This is Serling’s contribution to this fairly ignominious episode. We start off in a nice western frontier town where Forrest Tucker is beating a drum to draw customers to his wagon. And by customers, I mean rubes.
He is hawking an elixir, “a strengthening cordial that reinvigorates the stomach, stimulates the liver, regulates the kidneys and restores health and vitality.” It cures cholera, yellow fever, acne, chills and dizziness of all kind. Although I think a cure for anthrax or syphilis might have gone over better with this crowd. Being a humanitarian, he is willing to let this miracle tonic go for only $1 per bottle.
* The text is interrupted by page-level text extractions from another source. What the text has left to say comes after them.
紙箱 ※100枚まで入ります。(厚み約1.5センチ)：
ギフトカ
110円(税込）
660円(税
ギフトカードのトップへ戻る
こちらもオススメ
One of the suckers comes to Stringfellow’s wagon and asks him to look at his daughter. He finds her in an uncovered wagon. She says there is a pain in her abdomen and it is growing. Rather than thinking she is knocked up, Stringfellow unsurprisingly prescribes his Rejuvenator and predicts she will be up and around in a week. He pockets a buck for the tonic and a small honorarium.
As he walks away pocketing the 2 bucks, he is approached by a Dr. Snyder who calls him out on his flim-flammery. Snyder makes a much more medically sound diagnosis of the girl
When the rube’s daughter continues to “die an inch at a time,” he confronts Stringfellow. Stringy prescribes another bottle of the Rejuvenator. Another honorarium probably wouldn’t hurt either. He changes tacks and says that he is actually selling faith, and that “if that child crosses into the shadows, I will bring her back to life.”
Sadly, the girl does cross into the shadows (i.e.croak).
When Stringfellow goes outside, across the dusty road he sees the dead girl rocking in a chair. He asks her if it is a haunt or a resurrection. She stands and the camera cuts to Stringfellow and then back to the empty chair. The girl has disappeared, but the chair is still rocking. This makes no sense as even if she is still there, but invisible — she had stood up, so the chair should not be rocking.
Then he croaks.
- Twilight Zone Legacy: Murray Hamilton was Mr. Death in One for the Angels. But he is more better known as the mayor in Jaws, and most better known for his cool anchor jacket in that movie.
- Skipped Segment: Hell’s Bells. Neither good enough nor bad enough to merit comment. It does, however, star the always-entertaining John Astin. He is playing a hippie kind of like Bob Hope would play in sketches long after the hippie era ended cuz a 106 year old dude saying “groovy” spellz komedy.